There are tons of games like these, and it really is a big part of the wedding, which means that even though it can start off traditionally (champagne, three course dinner, etc) it gets pretty funny pretty fast.

On another note, I realised how weddings kind of accentuate existing tensions in the family. For example, my mother in law (boyfriend's mom). The first year that I was in Germany, every time my boyfriend would leave Berlin on vacation or whatever, she would call me and tell me I should go on a diet, suggest stupied recipies (cabbage soup for a week, wonderful) and I was really kind of insulted. Anyways, before the wedding, I hadn't seen her since June 2006, and had lost about 15 kilos (a bit over 30 pounds). I have a hard time believing someone doesn't notice that much of a weight loss. Heck, even the bf's dad noticed it! Well, my mother in law, the one for who it was SO important that I lose weight, didn't say a word. I was there for three days.
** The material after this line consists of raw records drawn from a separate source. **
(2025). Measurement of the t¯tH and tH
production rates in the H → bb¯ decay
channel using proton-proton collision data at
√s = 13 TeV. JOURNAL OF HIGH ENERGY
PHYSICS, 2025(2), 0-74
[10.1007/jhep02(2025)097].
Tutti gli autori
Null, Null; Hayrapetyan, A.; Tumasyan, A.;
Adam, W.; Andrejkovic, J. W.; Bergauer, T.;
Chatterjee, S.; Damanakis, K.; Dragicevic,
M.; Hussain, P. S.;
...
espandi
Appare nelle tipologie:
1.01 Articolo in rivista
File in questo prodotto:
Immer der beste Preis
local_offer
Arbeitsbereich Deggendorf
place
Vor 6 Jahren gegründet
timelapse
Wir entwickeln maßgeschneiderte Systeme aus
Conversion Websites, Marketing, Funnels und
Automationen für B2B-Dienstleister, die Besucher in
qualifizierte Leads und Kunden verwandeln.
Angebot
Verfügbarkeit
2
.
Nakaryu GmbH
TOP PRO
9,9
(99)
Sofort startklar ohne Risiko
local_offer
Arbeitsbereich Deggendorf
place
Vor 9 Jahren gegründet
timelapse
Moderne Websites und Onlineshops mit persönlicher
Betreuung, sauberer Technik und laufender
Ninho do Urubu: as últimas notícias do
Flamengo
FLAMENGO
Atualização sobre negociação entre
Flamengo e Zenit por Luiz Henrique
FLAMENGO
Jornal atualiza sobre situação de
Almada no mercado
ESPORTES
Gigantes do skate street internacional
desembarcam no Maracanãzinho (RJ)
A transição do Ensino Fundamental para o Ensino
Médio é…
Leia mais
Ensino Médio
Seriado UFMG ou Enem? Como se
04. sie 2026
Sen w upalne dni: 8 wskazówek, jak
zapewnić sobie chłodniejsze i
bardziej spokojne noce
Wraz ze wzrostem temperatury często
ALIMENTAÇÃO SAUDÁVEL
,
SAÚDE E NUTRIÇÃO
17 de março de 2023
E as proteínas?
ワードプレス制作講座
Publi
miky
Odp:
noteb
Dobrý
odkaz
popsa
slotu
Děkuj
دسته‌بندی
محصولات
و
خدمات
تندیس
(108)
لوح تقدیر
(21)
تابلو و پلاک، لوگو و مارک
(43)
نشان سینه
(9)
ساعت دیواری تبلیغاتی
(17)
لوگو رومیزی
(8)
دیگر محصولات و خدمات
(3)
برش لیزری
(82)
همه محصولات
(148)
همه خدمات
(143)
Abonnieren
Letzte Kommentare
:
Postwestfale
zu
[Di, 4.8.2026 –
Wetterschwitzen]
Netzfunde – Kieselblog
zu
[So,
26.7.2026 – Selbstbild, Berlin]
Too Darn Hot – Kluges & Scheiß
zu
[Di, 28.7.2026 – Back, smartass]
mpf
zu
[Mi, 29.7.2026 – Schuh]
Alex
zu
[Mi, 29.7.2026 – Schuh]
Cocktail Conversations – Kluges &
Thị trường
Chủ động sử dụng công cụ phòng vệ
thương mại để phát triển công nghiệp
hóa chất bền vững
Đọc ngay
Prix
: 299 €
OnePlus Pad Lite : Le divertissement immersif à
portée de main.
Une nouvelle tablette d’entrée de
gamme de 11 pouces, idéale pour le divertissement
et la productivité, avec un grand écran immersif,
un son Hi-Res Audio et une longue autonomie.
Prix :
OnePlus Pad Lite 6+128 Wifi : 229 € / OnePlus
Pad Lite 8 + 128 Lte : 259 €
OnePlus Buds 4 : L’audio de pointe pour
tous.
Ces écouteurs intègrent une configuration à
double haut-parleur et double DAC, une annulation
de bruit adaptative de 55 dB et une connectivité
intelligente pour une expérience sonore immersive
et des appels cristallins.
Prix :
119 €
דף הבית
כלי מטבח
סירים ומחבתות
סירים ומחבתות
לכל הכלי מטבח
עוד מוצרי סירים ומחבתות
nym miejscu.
Then, it was my birthday last week. She knew I was staying at her place a couple of days later. I really don't care about the presents, but a card? Anything scribbled on a piece of paper? Nothing. Nada. Once again, even at the dad's house, I got presents and cake. At her place? hmm

Last but not least, for the wedding my boyfriend's mom had prepared a powerpoint presentation with the bride's mom in which you could see pictures of the bride and groom throughout ther lives. At one point, there were pictures of the bride and her family on ski vacation, and her mom says: "here is our family on ski vacation" and then comes up another picture, and my mom in law says something like "and here is OUR family on ski vacation". Who is on the picture? My mother in law, my boyfriend's bro, my boyfriend and ... his EX-girlfriend. How thoughtful. I've been with him for 6 years, you would think she might have the decency to leave that pic out?

I've left everything behind to come live here because I love her son madly, have learned the language, gotten a job, am studying all in German, and apprently, it STILL isn't enough for her.

Oh well. At least I have funny stories to tell. No family is perfect.

Wednesday, October 10, 2007

I wanna be a rockstar

at least two shots in this video were filmed in Berlin...

Sunday, October 07, 2007

Quarter of a Century

Today is my 25th birthday. I got the greatest birthday card sent all the way from California from John. He rocks!

I had a party with some friends yesterday and spent the day with my boyfriend today. He was supposed to be away, but it got canceled. It was a very sunny day, we even had an ice cream cone at Alexanderplatz. My parents called me to wish me happy birthday. My boyfriend's parents did too.

I'm realizing more and more the impact of my move here. Certain people and some very good friends didn't call or write today. It's not a big deal, but I just notice it. And I've been suprised by calls or cards from other people who I didn't expect to call. I guess that's how life is, you don't get what you expect and you don't expect what you get.

This whole adventure has been a very enriching one. By moving so far away from my home, I have learned a lot about myself. How strong I can be, how determined I am, how weak I can be, and that I know I can count on myself in life. I feel I've also given up a lot by moving here, and I hadn't really realised it when I left. I'll probably not have much birthday dinners at my mom's or dad's places. That makes me feel really lonely, but at the same time, since I've been gone, it feels like some of my relationships, especially to my dad, has become so much stronger. It's like the distance has improved communication. I talk to my dad three times more often than I used to in Montreal. On the other hand, I get to see him once a year, if I'm lucky.

I don't think I could imagine going back, though. I have my life here, and I'm happy with it. This whole journey has been an amazing one. I just still have the feeling I'm missing out on a lot, and at the same time I know if I had stayed there, I would feel like I was missing out on my future life here.

I think life kind of shows me where I'm supposed to be. Among other things, my dad wrote me today that he was very proud of me, to never be afraid of becoming who I want to be and to never stop listening to my inner voice. It meant the world to me. I love you, pops.